■ **What the exercise asks**:
Identify, in the records below, every line where the string "Screenshot" appears, and copy each such line.

START Record extracts

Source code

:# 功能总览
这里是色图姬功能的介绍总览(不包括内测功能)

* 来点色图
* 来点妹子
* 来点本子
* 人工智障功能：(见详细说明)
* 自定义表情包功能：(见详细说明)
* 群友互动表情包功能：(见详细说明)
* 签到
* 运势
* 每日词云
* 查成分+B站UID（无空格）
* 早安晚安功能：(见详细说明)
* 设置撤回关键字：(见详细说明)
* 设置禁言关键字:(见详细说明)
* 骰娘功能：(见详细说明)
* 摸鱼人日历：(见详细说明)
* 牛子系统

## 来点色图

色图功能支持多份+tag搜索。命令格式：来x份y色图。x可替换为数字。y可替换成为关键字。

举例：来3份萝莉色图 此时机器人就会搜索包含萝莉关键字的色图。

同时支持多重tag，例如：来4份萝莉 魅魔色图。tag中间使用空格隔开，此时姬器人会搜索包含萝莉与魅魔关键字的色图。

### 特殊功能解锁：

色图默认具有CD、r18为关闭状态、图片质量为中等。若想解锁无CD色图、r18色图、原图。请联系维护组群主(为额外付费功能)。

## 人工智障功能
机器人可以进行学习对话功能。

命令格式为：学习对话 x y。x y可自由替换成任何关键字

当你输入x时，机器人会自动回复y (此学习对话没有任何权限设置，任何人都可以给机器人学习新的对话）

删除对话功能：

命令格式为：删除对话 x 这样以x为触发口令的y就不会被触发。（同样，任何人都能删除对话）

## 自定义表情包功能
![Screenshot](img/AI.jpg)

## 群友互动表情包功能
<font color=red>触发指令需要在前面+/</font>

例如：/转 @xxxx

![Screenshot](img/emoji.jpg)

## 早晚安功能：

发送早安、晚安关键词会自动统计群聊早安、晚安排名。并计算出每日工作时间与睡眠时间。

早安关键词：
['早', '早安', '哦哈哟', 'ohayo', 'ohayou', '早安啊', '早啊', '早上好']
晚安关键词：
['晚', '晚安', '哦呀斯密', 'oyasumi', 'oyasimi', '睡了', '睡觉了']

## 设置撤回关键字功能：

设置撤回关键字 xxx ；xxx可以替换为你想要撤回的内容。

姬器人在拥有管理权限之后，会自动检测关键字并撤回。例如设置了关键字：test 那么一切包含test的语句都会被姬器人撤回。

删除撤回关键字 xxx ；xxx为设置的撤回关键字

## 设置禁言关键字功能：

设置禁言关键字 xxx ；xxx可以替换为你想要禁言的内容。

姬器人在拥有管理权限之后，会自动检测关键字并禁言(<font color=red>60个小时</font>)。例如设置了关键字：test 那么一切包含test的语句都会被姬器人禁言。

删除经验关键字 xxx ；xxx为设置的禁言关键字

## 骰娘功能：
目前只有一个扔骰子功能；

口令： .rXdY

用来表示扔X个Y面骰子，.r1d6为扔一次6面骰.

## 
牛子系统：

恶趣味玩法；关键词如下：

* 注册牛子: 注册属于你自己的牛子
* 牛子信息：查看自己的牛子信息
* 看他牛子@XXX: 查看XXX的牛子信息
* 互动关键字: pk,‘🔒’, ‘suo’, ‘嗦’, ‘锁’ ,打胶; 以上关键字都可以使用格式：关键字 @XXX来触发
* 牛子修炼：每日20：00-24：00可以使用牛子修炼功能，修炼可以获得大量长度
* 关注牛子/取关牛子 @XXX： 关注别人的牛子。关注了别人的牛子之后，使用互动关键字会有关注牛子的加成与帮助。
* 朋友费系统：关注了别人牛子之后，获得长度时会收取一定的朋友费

END Record extracts

■ **Your response**:
![Screenshot](img/AI.jpg)
![Screenshot](img/emoji.jpg)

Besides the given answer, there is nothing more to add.